------ Exercise data ------
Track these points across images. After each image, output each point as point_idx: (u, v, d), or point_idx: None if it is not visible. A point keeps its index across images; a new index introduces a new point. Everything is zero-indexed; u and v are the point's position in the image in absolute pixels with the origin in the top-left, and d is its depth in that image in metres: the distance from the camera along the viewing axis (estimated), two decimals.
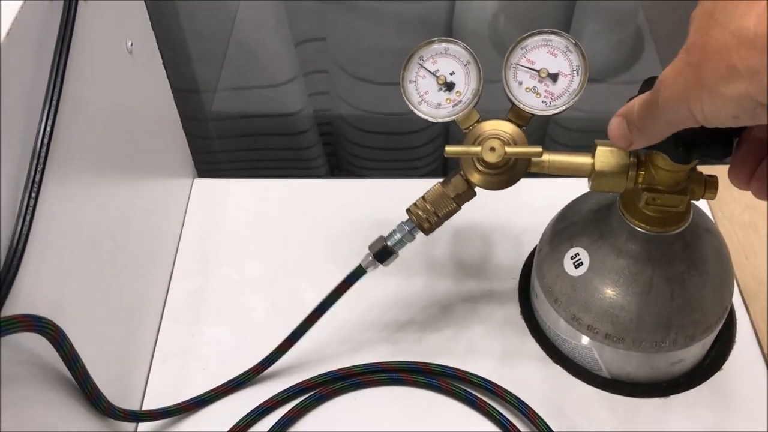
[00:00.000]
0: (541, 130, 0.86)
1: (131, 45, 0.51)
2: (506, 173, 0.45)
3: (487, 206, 0.49)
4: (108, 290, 0.48)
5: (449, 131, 0.86)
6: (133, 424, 0.51)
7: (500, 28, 0.75)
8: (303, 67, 0.81)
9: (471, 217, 0.62)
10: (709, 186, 0.46)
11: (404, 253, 0.49)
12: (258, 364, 0.53)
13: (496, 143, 0.43)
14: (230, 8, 0.74)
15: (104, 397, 0.43)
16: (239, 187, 0.69)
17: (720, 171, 0.43)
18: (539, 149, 0.43)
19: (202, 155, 0.82)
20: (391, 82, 0.76)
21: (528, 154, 0.43)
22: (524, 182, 0.47)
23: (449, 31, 0.76)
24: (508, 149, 0.43)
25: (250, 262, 0.62)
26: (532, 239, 0.56)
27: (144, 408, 0.52)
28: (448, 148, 0.44)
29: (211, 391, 0.52)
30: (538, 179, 0.58)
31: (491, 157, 0.43)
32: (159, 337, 0.57)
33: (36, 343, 0.37)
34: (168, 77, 0.63)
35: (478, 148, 0.43)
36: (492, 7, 0.74)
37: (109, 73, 0.48)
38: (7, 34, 0.36)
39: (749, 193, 0.39)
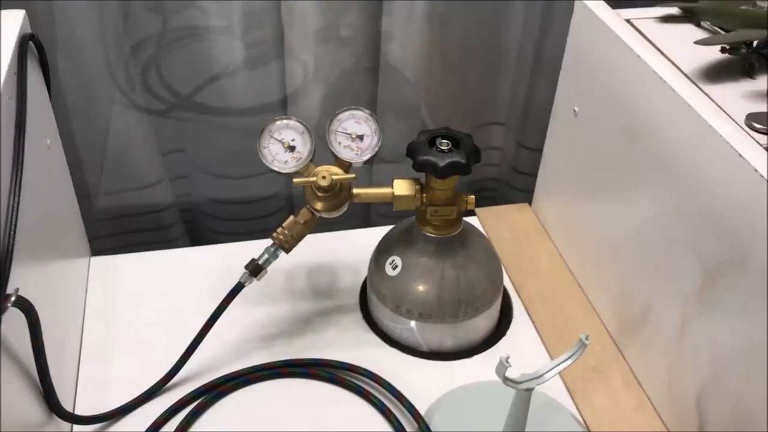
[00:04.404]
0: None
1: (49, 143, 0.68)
2: (335, 198, 0.67)
3: (334, 251, 0.76)
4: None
5: (293, 202, 1.07)
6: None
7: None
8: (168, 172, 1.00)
9: (321, 259, 0.84)
10: (469, 200, 0.70)
11: (272, 285, 0.72)
12: (167, 373, 0.68)
13: (326, 173, 0.65)
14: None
15: None
16: (126, 260, 0.85)
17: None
18: (353, 176, 0.66)
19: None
20: (245, 176, 0.98)
21: (347, 179, 0.66)
22: (359, 232, 0.73)
23: None
24: (334, 177, 0.65)
25: (147, 312, 0.77)
26: (365, 269, 0.77)
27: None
28: (296, 180, 0.65)
29: (132, 400, 0.67)
30: (371, 229, 0.83)
31: (324, 182, 0.65)
32: (80, 368, 0.71)
33: None
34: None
35: (314, 178, 0.65)
36: (316, 111, 0.98)
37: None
38: None
39: (514, 220, 0.59)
------
# [Exercise details]
Only an exact, picture-free copy of the entries counts as the answer.

# [Solution to the exercise]
Track these points across images. After each image, output each point as point_idx: (u, v, d), or point_idx: None if it is not visible. A point keeps its index across images; a new index introduces a new point. Everything is zero-indexed; u and v are the point's position in the image in absolute pixels with the origin in the top-left, and d is its depth in that image in metres: the distance from the camera along the viewing axis (estimated), two decimals.
[00:00.000]
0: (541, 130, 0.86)
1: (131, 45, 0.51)
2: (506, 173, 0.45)
3: (487, 206, 0.49)
4: (108, 290, 0.48)
5: (449, 131, 0.86)
6: (133, 424, 0.51)
7: (500, 28, 0.75)
8: (303, 67, 0.81)
9: (471, 217, 0.62)
10: (709, 186, 0.46)
11: (404, 253, 0.49)
12: (258, 364, 0.53)
13: (496, 143, 0.43)
14: (230, 8, 0.74)
15: (104, 397, 0.43)
16: (239, 187, 0.69)
17: (720, 171, 0.43)
18: (539, 149, 0.43)
19: (202, 155, 0.82)
20: (391, 82, 0.76)
21: (528, 154, 0.43)
22: (524, 182, 0.47)
23: (449, 31, 0.76)
24: (508, 149, 0.43)
25: (250, 262, 0.62)
26: (532, 239, 0.56)
27: (144, 408, 0.52)
28: (448, 148, 0.44)
29: (211, 391, 0.52)
30: (538, 179, 0.58)
31: (491, 157, 0.43)
32: (159, 337, 0.57)
33: (36, 343, 0.37)
34: (168, 77, 0.63)
35: (478, 148, 0.43)
36: (492, 7, 0.74)
37: (109, 73, 0.48)
38: (7, 34, 0.36)
39: (749, 193, 0.39)
[00:04.404]
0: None
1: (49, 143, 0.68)
2: (335, 198, 0.67)
3: (334, 251, 0.76)
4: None
5: (293, 202, 1.07)
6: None
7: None
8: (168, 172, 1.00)
9: (321, 259, 0.84)
10: (469, 200, 0.70)
11: (272, 285, 0.72)
12: (167, 373, 0.68)
13: (326, 173, 0.65)
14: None
15: None
16: (126, 260, 0.85)
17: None
18: (353, 176, 0.66)
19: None
20: (245, 176, 0.98)
21: (347, 179, 0.66)
22: (359, 232, 0.73)
23: None
24: (334, 177, 0.65)
25: (147, 312, 0.77)
26: (365, 269, 0.77)
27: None
28: (296, 180, 0.65)
29: (132, 400, 0.67)
30: (371, 229, 0.83)
31: (324, 182, 0.65)
32: (80, 368, 0.71)
33: None
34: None
35: (314, 178, 0.65)
36: (316, 111, 0.98)
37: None
38: None
39: (514, 220, 0.59)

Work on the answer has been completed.